All of these trains would have come through Midsomer as the junction at Evercreech, lay just over 10 miles further south.
A regular stopping passenger service was complemented by a busy goods yard and traffic from Somerset’s largest colliery at Norton Hill. A signalbox was built in around 1892 when the line was doubled.
For all of its romantic idyll, however, the line was destined to be amongst the most controversial of Beeching closures. Through traffic ceased in 1962 after which the railway rapidly ran down until closure. It did, however, remain an exclusively steam operation until the very end. Midsomer Norton was known as ‘South’ from the takeover by BR (W) in 1954.
Closure of the S&D caused many a tear to be shed, the derogatory ‘Slow and Dirty’ being counterbalanced by the ‘Swift and Delightful’ proffered by its many devotees. It was also known as ‘The Family Line’, a railway run by loyal staff who all knew one another.
The track was lifted by the end of 1968. The Silver Street underbridge was removed, ending a local traffic bottleneck, but leaving a problem for the heritage railway should it ever wish to expand north towards Bath. The signalbox remained substantially intact until 1974.

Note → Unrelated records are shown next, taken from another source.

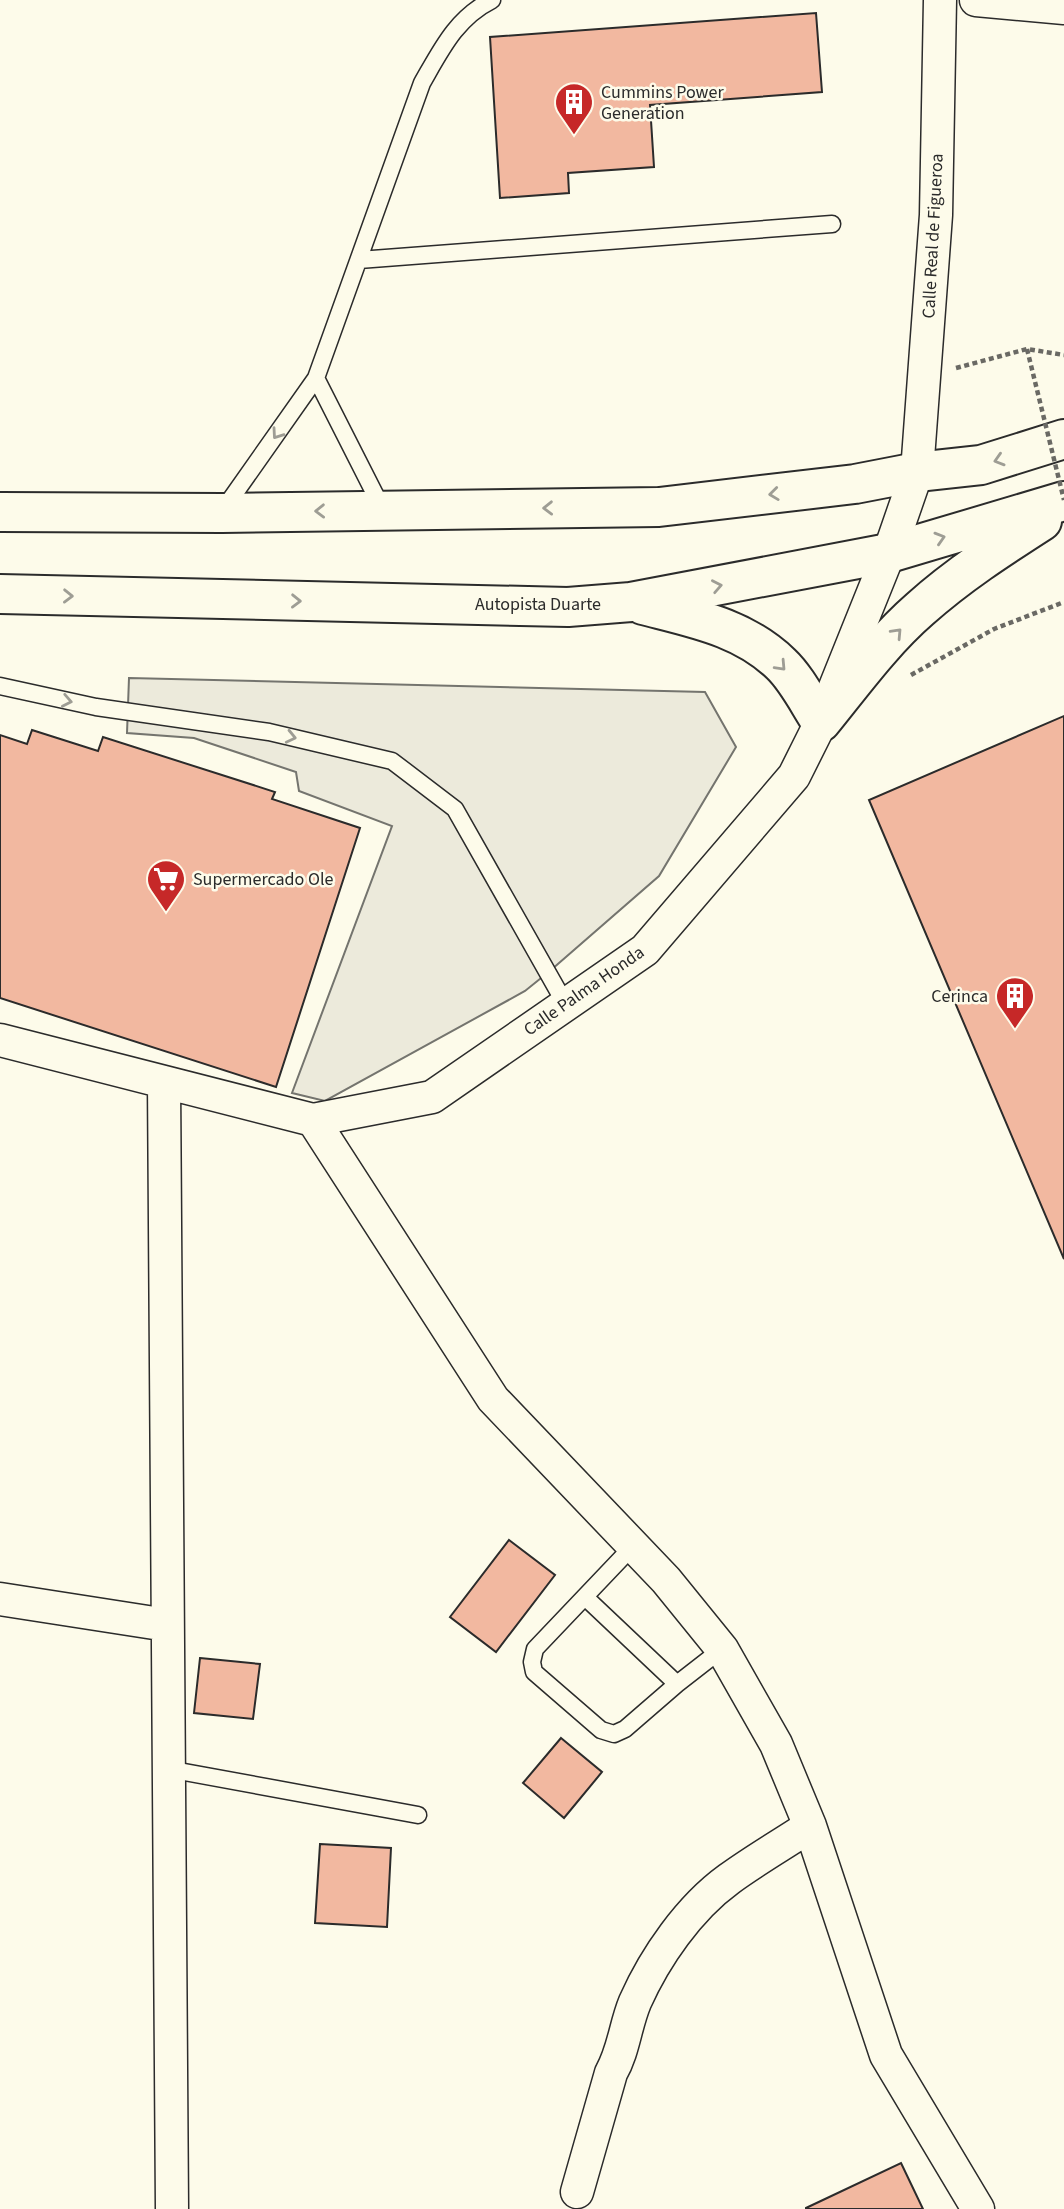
<svg xmlns="http://www.w3.org/2000/svg" width="1064" height="2209" viewBox="0 0 1064 2209" font-family="'Source Sans 3',sans-serif">
<rect width="100%" height="100%" fill="#fdfbea"/>
<path fill="#eceadb" stroke="#74746e" stroke-width="2" d="M129 678 705 692 736 747 659 876 551 970 525 991 325 1101 292 1093 392 826 299 791 296 772 194 738 127 733Z"/>
<path fill="#f2b8a0" stroke="#2b2b2b" stroke-width="2" d="M816 13 822 92 650 105 654 167 568 173 569 193 500 198 490 37Z
M1064 716V1259L869 800Z
M32 730 98 751 103 737 275 792 272 799 360 828 276 1087 0 998V735L27 744Z
M509 1540 555 1575 496 1652 450 1617Z
M200 1658 260 1664 253 1719 194 1713Z
M561 1738 602 1772 564 1818 523 1783Z
M320 1844 391 1848 387 1927 315 1923Z
M901 2163 923 2209H806V2208Z"/>
<g fill="none" stroke-linecap="round" stroke-linejoin="round">
<defs>
<path id="lane" d="M359 260 832 224
M316 378 383 510
M223 510 316 378 422 83C441 50 456 18 492 0
M0 686 96 707 269 732 392 761 455 809 566 1005
M633 1546 535 1649 532 1662 534 1672 601 1730 614 1734 625 1729 677 1684 722 1649
M585 1597 677 1684
M168 1769 418 1815"/>
<path id="street" d="M976 0 1064 8
M0 1040 313 1120 432 1097 645 950 794 776 821 722 889 553 917 472 936 215 940 0
M164 1082 172 2209
M313 1120 493 1399 666 1580 722 1649 776 1744 810 1826 886 2055 978 2209
M0 1599 167 1625
M577 2192 611 2073C624 2050 625 2026 635 2002 655 1957 689 1908 729 1879 755 1860 783 1844 810 1826"/>
<path id="highway" d="M0 512 222 513 659 507 855 484 917 472 981 465 1064 439
M0 594 568 607 631 602 889 553 1064 501
M643 605C693 618 743 627 781 664 797 679 809 704 821 722 852 684 882 642 920 609 958 575 1000 548 1042 521"/>
</defs>
<use href="#lane" stroke="#2b2b2b" stroke-width="19"/>
<use href="#street" stroke="#2b2b2b" stroke-width="35"/>
<use href="#highway" stroke="#2b2b2b" stroke-width="42"/>
<path stroke="#6a6964" stroke-width="4.5" stroke-dasharray="5 3.5" stroke-linecap="butt" d="M956 368 1027 349 1064 355
M911 675 994 629 1064 602"/>
<use href="#lane" stroke="#fdfbea" stroke-width="16"/>
<use href="#street" stroke="#fdfbea" stroke-width="32"/>
<use href="#highway" stroke="#fdfbea" stroke-width="38"/>
<path stroke="#6a6964" stroke-width="4.5" stroke-dasharray="5 3.5" stroke-linecap="butt" d="M1027 349 1064 500"/>
</g>
<defs><path id="oneway-chevron" d="M-2-3.5L2.5 0L-2 3.5" fill="none" stroke-width="1.6" stroke-linecap="round" stroke-linejoin="round" transform="scale(1.75)"/></defs>
<g stroke="#9e9d94">
<use href="#oneway-chevron" transform="translate(277 434) rotate(125)"/>
<use href="#oneway-chevron" transform="translate(999 460) rotate(163)"/>
<use href="#oneway-chevron" transform="translate(774 494) rotate(173)"/>
<use href="#oneway-chevron" transform="translate(548 508) rotate(179)"/>
<use href="#oneway-chevron" transform="translate(320 511) rotate(179)"/>
<use href="#oneway-chevron" transform="translate(940 538) rotate(-17)"/>
<use href="#oneway-chevron" transform="translate(717 586) rotate(-11)"/>
<use href="#oneway-chevron" transform="translate(68 596) rotate(1)"/>
<use href="#oneway-chevron" transform="translate(296 601) rotate(1)"/>
<use href="#oneway-chevron" transform="translate(897 633) rotate(-47)"/>
<use href="#oneway-chevron" transform="translate(781 666) rotate(47)"/>
<use href="#oneway-chevron" transform="translate(67 701) rotate(11)"/>
<use href="#oneway-chevron" transform="translate(291 737) rotate(13)"/>
</g>
<defs>
<symbol id="building-pin" viewBox="-11 -11 22 30"><path d="M0 17L-7.5 6A9.5 9.5 0 1 1 7.5 6Z" fill="#c62828" stroke="#fdfbea"/><path d="M-4-6H4V6H1V3H-1V6H-4ZM-2.5-4.3h1.7v1.8h-1.7ZM.8-4.3h1.7v1.8H.8ZM-2.5-1h1.7V.8h-1.7ZM.8-1h1.7V.8H.8Z" fill="#fff"/></symbol>
<symbol id="supermarket-pin" viewBox="-11 -11 22 30"><path d="M0 17L-7.5 6A9.5 9.5 0 1 1 7.5 6Z" fill="#c62828" stroke="#fdfbea"/><path d="M-6-5.5h2.5l.6 2H6L4.5 2H-2.5L-4.4-4H-6ZM-1.5 3.2a1.3 1.3 0 1 0 .1 0ZM3 3.2a1.3 1.3 0 1 0 .1 0Z" fill="#fff"/></symbol>
</defs>
<g fill-rule="evenodd">
<use href="#building-pin" x="552" y="80" width="44" height="60"/>
<use href="#supermarket-pin" x="144" y="857" width="44" height="60"/>
<use href="#building-pin" x="993" y="974" width="44" height="60"/>
</g>
<g text-anchor="middle" dominant-baseline="central" stroke-width="5" stroke-linejoin="round" paint-order="stroke">
<g font-size="18" fill="#2b2b2b" stroke="#fdfbea" text-anchor="start">
<text x="601" y="92">Cummins Power<tspan x="601" dy="21">Generation</tspan></text>
<text x="193" y="879">Supermercado Ole</text>
<text x="988" y="996" text-anchor="end">Cerinca</text>
</g>
<g font-size="18" fill="#2b2b2b" stroke="#fdfbea">
<text transform="translate(933 236) rotate(-87)">Calle Real de Figueroa</text>
<text x="538" y="604">Autopista Duarte</text>
<text transform="translate(584 991) rotate(-35)">Calle Palma Honda</text>
</g>
</g>
</svg>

Luckily, the station at Midsomer was rescued and used by a local school and college, before being purchased in the mid-1990s by the local council as a potential tourism facility.
The Somerset & Dorset Railway Heritage Trust, formed in 1992 initially to protect the trackbed of the closed line, then came along, taking on the lease in 1996 and beginning work to restore the site to its 1950s apogee, with a working heritage railway.
The station buildings and goods shed have been restored, while the signalbox and greenhouse have had to be rebuilt from what was left of the foundations. The stables were also refurbished to provide a home for the museum, with the buffet coach acquired to provide a restaurant.